11. In the next step, we filled out the agency’s online form and paid via PayPal. Within a few days we finally had our confirmation.

12. Now again to the embassy with all the documents, again the clerk and this time we get a note with which we drive to the next TBC bank (about 3 km away and again huge queues).

13. There it turns out that you can’t pay the €50 visa fees in the bank with a credit card, but you have to withdraw the amount in Georgian Lari at the bank’s vending machine and then pay the €50 fees at an extremely bad exchange rate. If you can’t expect a bank to accept a credit card payment, it’s just a big banker… Shit on it, we just pay about 3 € extra. At the request of the embassy officer, we still copy our passports on the way back to a Xerox store nearby.

14th. Arriving at the embassy, the employee receives our documents and says only casually that the visas may be ready tomorrow, even though the embassy is still open for two and a half hours… Grrr…

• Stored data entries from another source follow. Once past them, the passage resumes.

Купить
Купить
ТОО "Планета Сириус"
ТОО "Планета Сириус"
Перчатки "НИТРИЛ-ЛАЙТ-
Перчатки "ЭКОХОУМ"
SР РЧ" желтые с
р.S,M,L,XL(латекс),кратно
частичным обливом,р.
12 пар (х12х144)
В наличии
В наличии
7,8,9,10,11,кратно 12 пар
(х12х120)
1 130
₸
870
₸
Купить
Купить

15th. Luckily, we meet another travel couple there, who are stuck in the same procedure. They also have to come back, because their application was not canceled by the good man the first time.

So if your application is stuck in the system and has been waiting for verification for weeks, tell the embassy employee immediately to cancel the application if he informs you that you are rejected. 

16. So, now we can go to the really quite distant message for a fourth time the next day. When we arrive, the clerk (the same unfriendly person) asks us to sit in the waiting room and only starts working on our documents at that moment. We suspected that, so as a precaution we went back quite early. After a few minutes, however, he was ready and handed us a DIN A4 sheet and told us that this was our visa, we must not lose it.

17th. Online we check the status of our application and the visa is deemed to have been issued, about which we will also be informed via e-mail. In the event that the sheet is lost before it is stamped at the border, it can also be reprinted at any time. Overjoyed, we hold the visa in our hands and are looking forward to Iran.

We have learned from several other cyclists with whom we are in contact that all their applications have also been stuck in the system or rejected, even though they have applied for it at different embassies. So they all eventually turn to an agency. On the Internet you will find quite different experiences about the self-requested e-visas. For some, it seems to work, but then there are always periods when everyone is rejected or stuck in the system. So, try your luck at roulette!